Alta política. Hace cuatro meses los charcuteros celebraban que el Senado aprobó pedir al Gobierno la modificación de un decreto que prohibía a los carniceros vender directamente sus longanizas a bares y restaurantes. Hablamos de charcutería tradicional y no de los chorizos trajeados que acaparan la agenda judicial. Al hilo de la victoria chacinera, un parlamentario socialista sacó pecho para proclamar que la Cámara Alta sirve para algo. Eludió añadir, y no por desliz, que si algún conflicto de intereses de mayor cuantía hubiese amenazado la geografía variable, que es el eufemismo puesto en circulación por los socialistas encargados de innovar el lenguaje criptográfico en materia de insuficiencias, los chacineros se habrían quedado pasmados y con el delantal mirando a Picanya. O sea, que el Senado sirve, si el Congreso no se opone. Y cuando amenaza derrota, como en el límite del gasto para los próximos presupuestos del Estado, el asunto vuelve al toril y se renegocian las alianzas en el Congreso, pagando lo que sea. Lo que no priva al mausoleo de la nómina, faltaría más. Desde hace tres décadas que ese cementerio de elefantes y retiro de viejas glorias, valga la redundancia, sigue anclado en el quiero y no puedo, que es una inhabilitación de facto. Una vez al año o así, se reivindica como Cámara de representación territorial, pero es mentira, porque 30 años de fosilización no dejan lugar a dudas sobre sus verdaderas intenciones. Así aguantó Penélope, tejiendo y destejiendo mientras esperaba el regreso de Ulises. Los románticos del XIX, cuando el deseo perduraba como intangible sin pasar a mayores, se suicidaban incluso poéticamente. Adiós, mundo cruel. En el Senado, ni se les pasa por la cabeza. Tampoco han considerado, pese a la crisis, la posibilidad de disolverse discretamente o mantener abierto el quiosco con voto ponderado, como cualquier consejo de administración de una mercantil participada. Con el ahorro, además de la banca tóxica, podrían salvar hasta las finanzas de la Generalitat valenciana, que ya es decir. Se entiende que surjan tempranas vocaciones para recalar en el balneario, cual es el caso de Leire Pajín, mientras espera la próxima derrota para heredar el páramo del PSPV.

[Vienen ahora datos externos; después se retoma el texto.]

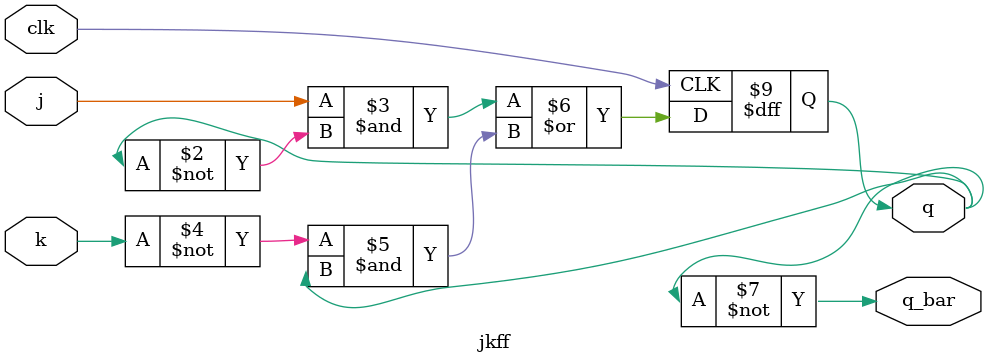
<source format=v>
module jkff(
    input wire clk,
    input wire j,
    input wire k, 
    output reg  q,
    output wire q_bar
);
    initial q = 1'b0;
    always @(posedge clk) begin
        q <= (j & ~q) | (~k & q);
    end
    assign q_bar = ~q;
endmodule

</source>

Gozosa noticia, la de días atrás en la Cámara Alta, allí donde los senadores del PP plantearon eliminar los impuestos sobre la compra de yates. Demasiado, incluso para la izquierda acomodada. Cáritas y la Cruz Roja no dan abasto en el reparto de víveres y los señoritos, a los que ya libraron del engorroso impuesto sobre el patrimonio, no quieren pagar la matriculación de su armada invencible. El defensor de la moción alegó que no era para yates de lujo sino para barquichuelos de 60.000 o 70.000 euros. Que es lo que cualquier currante tiene amarrado a la puerta de casa, esperando el plenilunio para darse un garbeo por la mar océana. Su señoría añadió que el sector náutico de recreo ocupa a 115.000 personas. ¿Perderán el empleo por culpa de la fiscalidad? Pues a reflotar, nunca mejor dicho, yates, nucleares caducadas y lo que haga falta. Lástima que nadie pensase en el futuro de los verdugos que se extinguirían con la abolición de la pena de muerte. Porque, estética aparte, hacían su trabajo. Como los serenos y otras profesiones venidas a menos o simplemente extintas ¿Asombroso? Tanto como la inutilidad de una izquierda instalada, que frena el escape fiscal de los yates, pero es incapaz de combatir la piratería parapetada tras el amarre.